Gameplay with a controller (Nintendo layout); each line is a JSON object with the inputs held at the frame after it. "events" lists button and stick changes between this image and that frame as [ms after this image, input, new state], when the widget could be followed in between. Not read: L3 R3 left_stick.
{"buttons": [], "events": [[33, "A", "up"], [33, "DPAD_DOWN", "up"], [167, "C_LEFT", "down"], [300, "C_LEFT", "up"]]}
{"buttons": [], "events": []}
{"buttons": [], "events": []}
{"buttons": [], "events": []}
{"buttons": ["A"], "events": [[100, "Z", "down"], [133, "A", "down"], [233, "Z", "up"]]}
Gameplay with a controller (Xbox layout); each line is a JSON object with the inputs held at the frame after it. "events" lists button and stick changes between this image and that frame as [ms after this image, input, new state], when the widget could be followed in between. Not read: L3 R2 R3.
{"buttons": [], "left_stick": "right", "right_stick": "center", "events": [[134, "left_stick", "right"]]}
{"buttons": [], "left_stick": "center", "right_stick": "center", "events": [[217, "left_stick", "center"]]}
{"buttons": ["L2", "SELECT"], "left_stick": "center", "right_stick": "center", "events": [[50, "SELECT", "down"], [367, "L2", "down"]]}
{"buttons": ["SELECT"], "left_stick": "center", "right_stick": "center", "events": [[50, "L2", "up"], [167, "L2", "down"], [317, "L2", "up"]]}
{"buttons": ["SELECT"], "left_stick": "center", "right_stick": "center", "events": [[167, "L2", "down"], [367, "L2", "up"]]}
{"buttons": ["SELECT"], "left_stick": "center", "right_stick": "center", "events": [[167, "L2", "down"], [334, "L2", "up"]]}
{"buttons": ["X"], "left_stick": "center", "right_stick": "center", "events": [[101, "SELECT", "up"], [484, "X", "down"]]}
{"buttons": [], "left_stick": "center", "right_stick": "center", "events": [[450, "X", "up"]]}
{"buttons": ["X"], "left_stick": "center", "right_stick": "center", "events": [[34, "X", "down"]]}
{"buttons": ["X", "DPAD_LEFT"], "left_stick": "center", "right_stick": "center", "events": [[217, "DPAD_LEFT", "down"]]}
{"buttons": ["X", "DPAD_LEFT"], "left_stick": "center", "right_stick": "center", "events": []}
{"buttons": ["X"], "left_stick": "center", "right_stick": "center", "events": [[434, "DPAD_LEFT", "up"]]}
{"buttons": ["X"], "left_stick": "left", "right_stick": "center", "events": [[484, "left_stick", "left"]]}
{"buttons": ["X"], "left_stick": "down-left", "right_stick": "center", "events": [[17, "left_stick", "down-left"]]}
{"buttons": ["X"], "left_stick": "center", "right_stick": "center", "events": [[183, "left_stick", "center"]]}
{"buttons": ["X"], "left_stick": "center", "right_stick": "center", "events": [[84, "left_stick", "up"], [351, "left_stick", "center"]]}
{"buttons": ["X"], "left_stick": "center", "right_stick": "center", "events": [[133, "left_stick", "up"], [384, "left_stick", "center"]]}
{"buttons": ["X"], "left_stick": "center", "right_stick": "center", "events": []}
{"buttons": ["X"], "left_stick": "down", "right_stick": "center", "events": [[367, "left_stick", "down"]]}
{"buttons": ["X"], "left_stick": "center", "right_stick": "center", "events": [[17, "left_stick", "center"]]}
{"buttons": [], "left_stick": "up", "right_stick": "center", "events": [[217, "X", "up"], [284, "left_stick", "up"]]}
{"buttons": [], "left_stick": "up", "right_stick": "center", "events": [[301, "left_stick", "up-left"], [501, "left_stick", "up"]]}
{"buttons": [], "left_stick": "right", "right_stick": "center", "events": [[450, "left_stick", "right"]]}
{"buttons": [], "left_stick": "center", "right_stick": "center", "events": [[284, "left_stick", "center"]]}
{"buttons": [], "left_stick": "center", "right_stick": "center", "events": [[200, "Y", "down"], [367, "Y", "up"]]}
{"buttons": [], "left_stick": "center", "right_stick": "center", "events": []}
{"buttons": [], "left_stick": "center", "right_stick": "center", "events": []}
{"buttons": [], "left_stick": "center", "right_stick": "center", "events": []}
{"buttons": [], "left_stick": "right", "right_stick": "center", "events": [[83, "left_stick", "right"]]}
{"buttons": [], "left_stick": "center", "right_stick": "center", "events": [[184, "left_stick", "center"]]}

= = = =

With nothing left out, transcribe the records above exactly.

:: Exercise output ::
Gameplay with a controller (Nintendo layout); each line is a JSON object with the inputs held at the frame after it. "events" lists button and stick changes between this image and that frame as [ms after this image, input, new state], when the widget could be followed in between. Not read: L3 R3 left_stick.
{"buttons": [], "events": [[33, "A", "up"], [33, "DPAD_DOWN", "up"], [167, "C_LEFT", "down"], [300, "C_LEFT", "up"]]}
{"buttons": [], "events": []}
{"buttons": [], "events": []}
{"buttons": [], "events": []}
{"buttons": ["A"], "events": [[100, "Z", "down"], [133, "A", "down"], [233, "Z", "up"]]}
Gameplay with a controller (Xbox layout); each line is a JSON object with the inputs held at the frame after it. "events" lists button and stick changes between this image and that frame as [ms after this image, input, new state], when the widget could be followed in between. Not read: L3 R2 R3.
{"buttons": [], "left_stick": "right", "right_stick": "center", "events": [[134, "left_stick", "right"]]}
{"buttons": [], "left_stick": "center", "right_stick": "center", "events": [[217, "left_stick", "center"]]}
{"buttons": ["L2", "SELECT"], "left_stick": "center", "right_stick": "center", "events": [[50, "SELECT", "down"], [367, "L2", "down"]]}
{"buttons": ["SELECT"], "left_stick": "center", "right_stick": "center", "events": [[50, "L2", "up"], [167, "L2", "down"], [317, "L2", "up"]]}
{"buttons": ["SELECT"], "left_stick": "center", "right_stick": "center", "events": [[167, "L2", "down"], [367, "L2", "up"]]}
{"buttons": ["SELECT"], "left_stick": "center", "right_stick": "center", "events": [[167, "L2", "down"], [334, "L2", "up"]]}
{"buttons": ["X"], "left_stick": "center", "right_stick": "center", "events": [[101, "SELECT", "up"], [484, "X", "down"]]}
{"buttons": [], "left_stick": "center", "right_stick": "center", "events": [[450, "X", "up"]]}
{"buttons": ["X"], "left_stick": "center", "right_stick": "center", "events": [[34, "X", "down"]]}
{"buttons": ["X", "DPAD_LEFT"], "left_stick": "center", "right_stick": "center", "events": [[217, "DPAD_LEFT", "down"]]}
{"buttons": ["X", "DPAD_LEFT"], "left_stick": "center", "right_stick": "center", "events": []}
{"buttons": ["X"], "left_stick": "center", "right_stick": "center", "events": [[434, "DPAD_LEFT", "up"]]}
{"buttons": ["X"], "left_stick": "left", "right_stick": "center", "events": [[484, "left_stick", "left"]]}
{"buttons": ["X"], "left_stick": "down-left", "right_stick": "center", "events": [[17, "left_stick", "down-left"]]}
{"buttons": ["X"], "left_stick": "center", "right_stick": "center", "events": [[183, "left_stick", "center"]]}
{"buttons": ["X"], "left_stick": "center", "right_stick": "center", "events": [[84, "left_stick", "up"], [351, "left_stick", "center"]]}
{"buttons": ["X"], "left_stick": "center", "right_stick": "center", "events": [[133, "left_stick", "up"], [384, "left_stick", "center"]]}
{"buttons": ["X"], "left_stick": "center", "right_stick": "center", "events": []}
{"buttons": ["X"], "left_stick": "down", "right_stick": "center", "events": [[367, "left_stick", "down"]]}
{"buttons": ["X"], "left_stick": "center", "right_stick": "center", "events": [[17, "left_stick", "center"]]}
{"buttons": [], "left_stick": "up", "right_stick": "center", "events": [[217, "X", "up"], [284, "left_stick", "up"]]}
{"buttons": [], "left_stick": "up", "right_stick": "center", "events": [[301, "left_stick", "up-left"], [501, "left_stick", "up"]]}
{"buttons": [], "left_stick": "right", "right_stick": "center", "events": [[450, "left_stick", "right"]]}
{"buttons": [], "left_stick": "center", "right_stick": "center", "events": [[284, "left_stick", "center"]]}
{"buttons": [], "left_stick": "center", "right_stick": "center", "events": [[200, "Y", "down"], [367, "Y", "up"]]}
{"buttons": [], "left_stick": "center", "right_stick": "center", "events": []}
{"buttons": [], "left_stick": "center", "right_stick": "center", "events": []}
{"buttons": [], "left_stick": "center", "right_stick": "center", "events": []}
{"buttons": [], "left_stick": "right", "right_stick": "center", "events": [[83, "left_stick", "right"]]}
{"buttons": [], "left_stick": "center", "right_stick": "center", "events": [[184, "left_stick", "center"]]}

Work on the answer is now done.